Home Politik Wapres: Khilafah Tak Mungkin di RI, di Saudi Saja Ditolak

Wapres: Khilafah Tak Mungkin di RI, di Saudi Saja Ditolak

Yogyakarta, gatra.net – Wakil Presiden Ma’ruf Amin mengakui dunia dan Indonesia sedang dilanda perubahan menuju zaman revolusi industri 4.0. Namun dia mengingatkan perubahan yang terjadi tidak boleh menyalahi kesepakatan terbentuknya Indonesia.

“Perubahan kali ini sangat luar biasa. Katanya perubahan ini mendistrupsi, menghancurkan, dan menjungkirbalikkan yang lama dengan yang baru. Ini perlu kita waspadai,” katanya pada Minggu (24/11) di Krapyak Kulon, Mantrijeron, Kota Yogyakarta.

Wapres menjadi pembicara kunci dalam kunci dalam peringatan Maulid Baginda Nabi Muhammad SAW ‘Indonesia Damai Cinta & Harmoni’ yang diselenggarakan di Ndalem Habib Hilal.

Sebagai warga Nahdlatul Ulama, Wapres menyatakan ada tiga paradigma yang harus dipegang dalam mewaspadai perubahan itu. Pertama adalah tetap menjaga yang lama dan memiliki kebaikan, bukan malah menghabisi dan mengubah yang baik.

Kedua, NU menggunakan pendekatan dengan mengambil yang baru atau yang lebih baik. Ketiga, melakukan inovasi dalam perubahan, tidak sekadar mentransformasi.

“Perubahan itu harus cepat, tepat, dan manfaat. Kita tidak bisa lagi berpegang pada alon-alon waton kelakon. Jika tidak dilakukan dengan cepat, kita akan ketinggalan,” ucapnya.

Namun Ma'ruf meminta ke seluruh elemen bangsa, bahwa perubahan itu harus tidak mengingkari kesepakatan yang mendasari lahirnya bangsa Indonesia yaitu NKRI dan Pancasila.

“Dalam melakukan perubahan, kita harus berada dalam konteks kebangsaan dan kenegaraan. Perubahaan tidak menjungkirbalikkan semuanya. Perubahaan harus berada di dalam kerangka kesepakatan yang ada. Jangan sampai menghilangkan kesepakatan itu,” katanya.

Ia lantas mencontohkan bahwa perubahan dengan mengubah NKRI menjadi khilafah. Baginya, khilafah itu sangat Islami, namun tertolak di Indonesia karena tidak sesuai dengan kesepakatan.

“Membicarakan khilafah tidak perlu metenteng-tenteng begitu, proposional saja, sudah jelas dan tidak mungkin diterima di Indonesia. Bahkan jika dibawa ke Arab Saudi pun juga tertolak karena di sana sistem pemerintahannya kerajaan.

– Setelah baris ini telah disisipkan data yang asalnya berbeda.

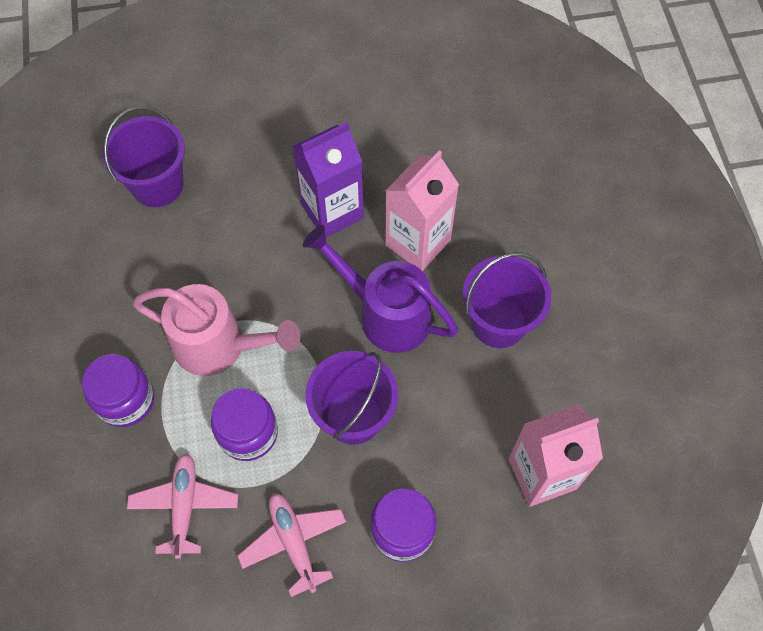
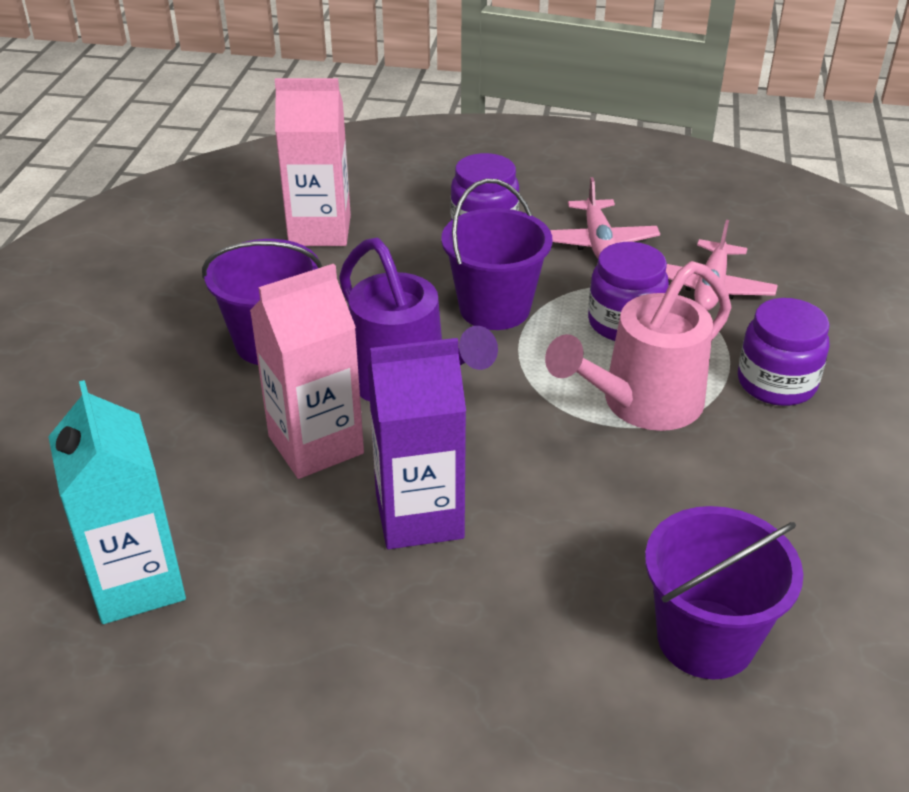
camera: 160 degrees left, 25 degrees down
pink watering can [132,284,300,376] -> pink watering can turned 75 degrees counterclockwise [545,261,732,431]
none -> turquoise carton [48,380,186,624]

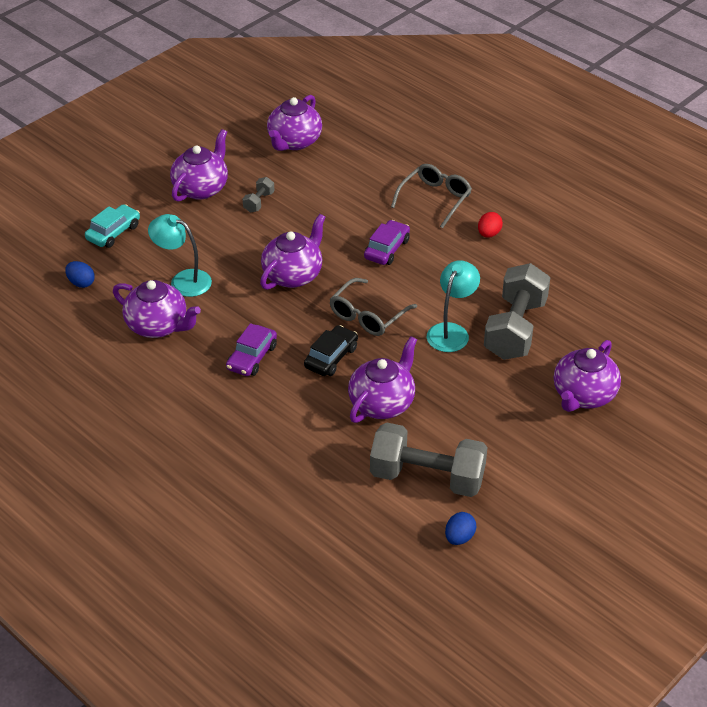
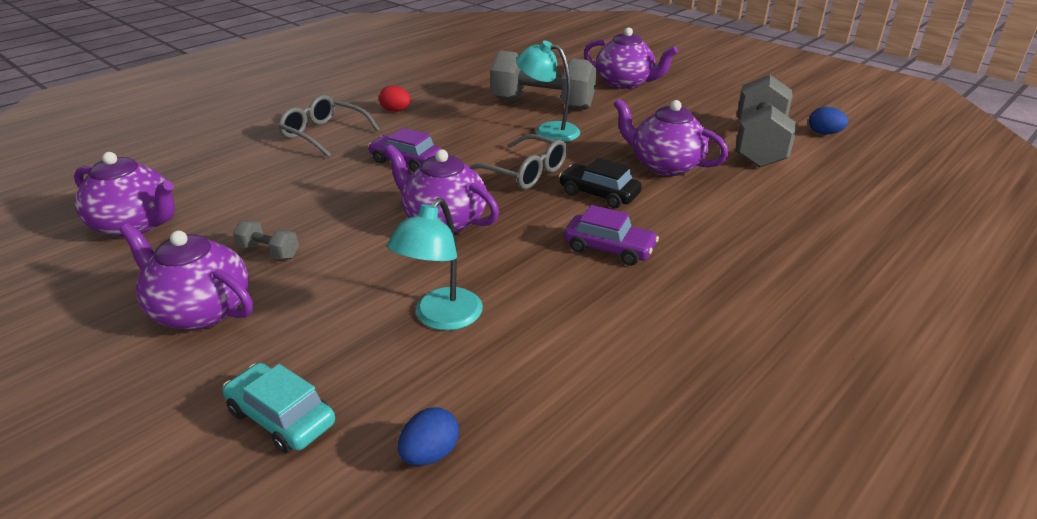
camera: 90 degrees left, 10 degrees down
purple teapot [113,280,201,338] -> none

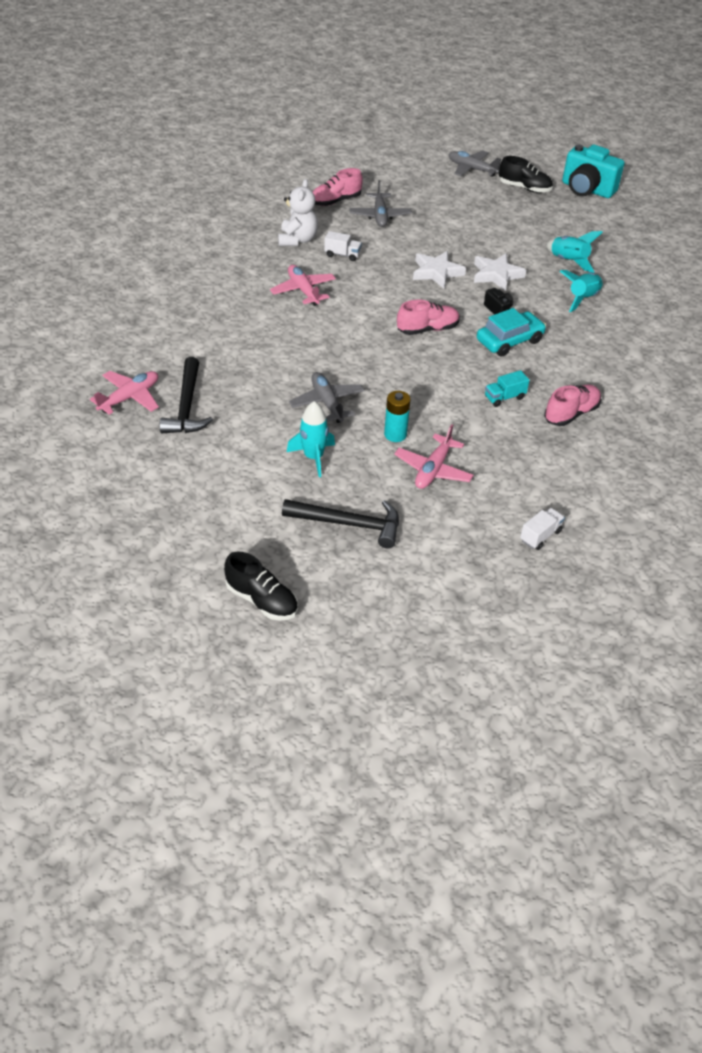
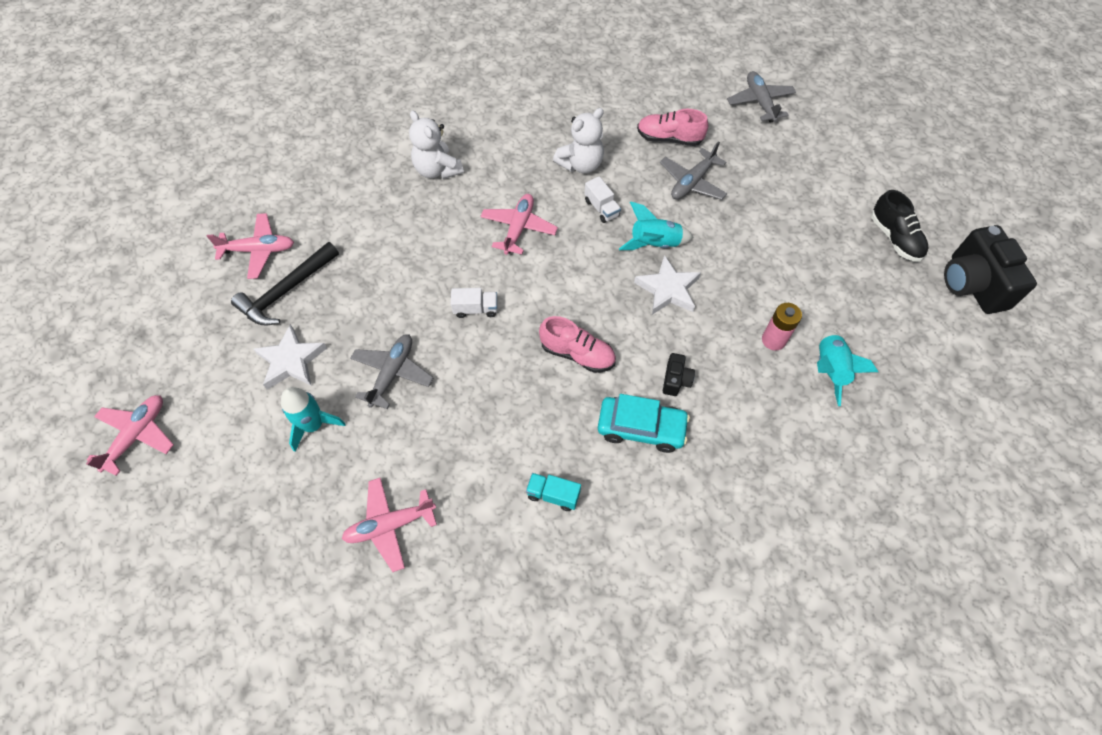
camera: 45 degrees right, 15 degrees up
black shoe [224,552,298,621] -> none
black hammer [282,499,399,548] -> none
turquoise battery [384,391,410,442] -> none
grey plane [449,150,501,177] -> grey plane moved to [727,71,796,123]
white star [474,253,526,291] -> white star moved to [253,324,327,390]
white truck [520,508,565,550] -> white truck moved to [451,288,497,318]
pink shoe [544,385,601,426] -> none
turquoise rocket [559,270,603,312] -> turquoise rocket moved to [619,202,693,250]
turquoise camera [562,145,624,198] -> black camera [944,225,1037,314]
none -> pink plane [86,395,174,476]
none -> white teddy bear [409,110,464,179]
none -> pink battery [762,303,802,350]

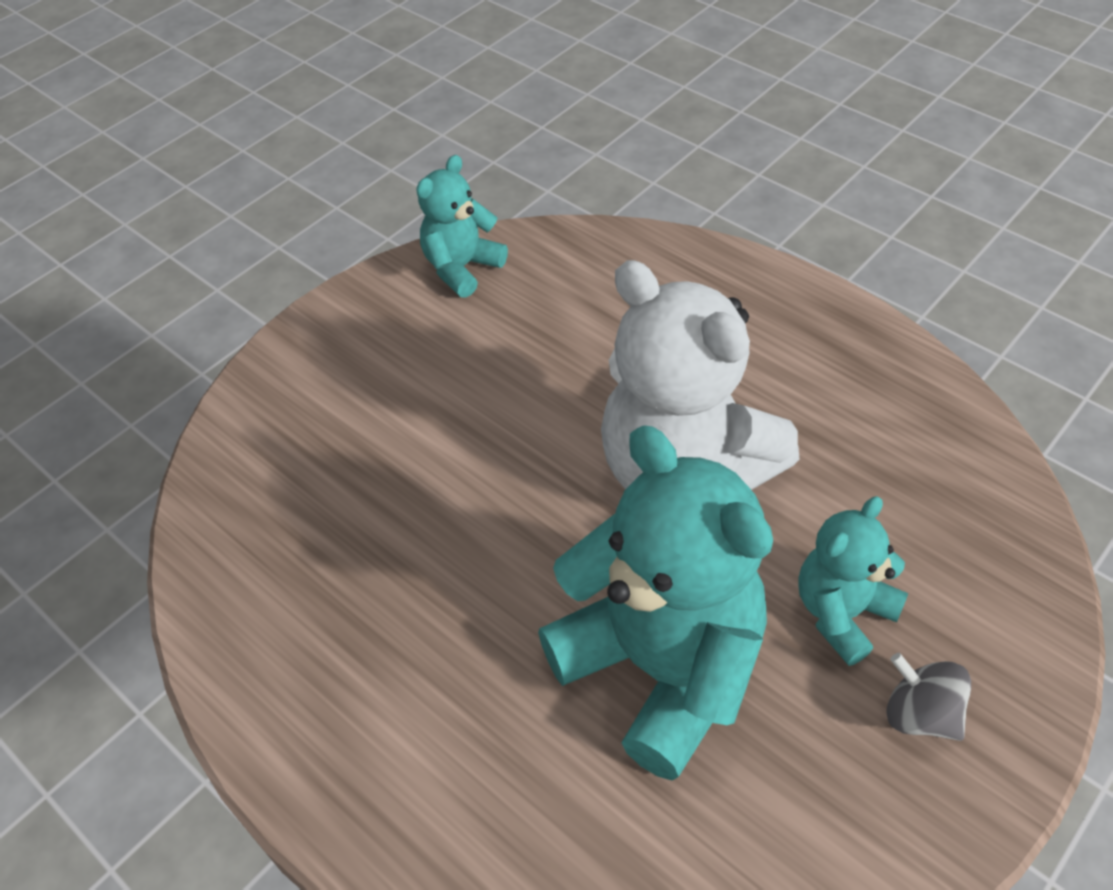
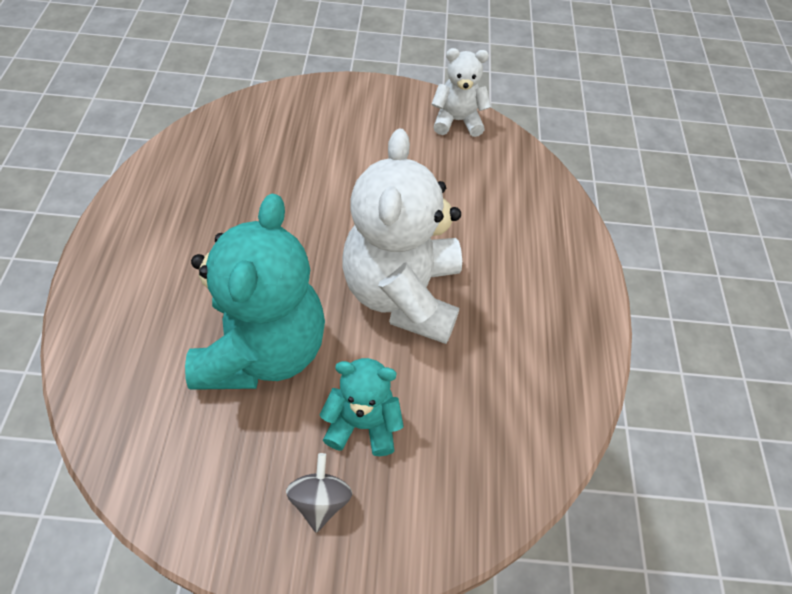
camera: 45 degrees right, 5 degrees up
turquoise teddy bear [416,155,508,298] -> white teddy bear [431,48,491,137]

Saya kira sudah jelas,” tegasnya.

Mewakili tuan rumah, Yenny Wahid mengingatkan dalam 10 tahun ke depan tantangan akan berbeda dan perkembangan teknologi semakin maju. Disrupsi akan menghilangkan banyak pekerjaan.

“Akan banyak pekerjaan yang digantikan komputer dan robot. Bagi saya kunci melawan disrupsi ini adalah terus menghadirkan pekerjaan yang bermodalkan cinta, empati, dan perasaan. Karena robot tidak bisa menggantikannya,” jelasnya.

Menurut dia, menjalani pekerjaan dengan cinta inilah yang akan memajukan Indonesia. Rasa cinta inilah yang menyatukan dan menjadi pengikat kohesi sosial masyarakat Indonesia.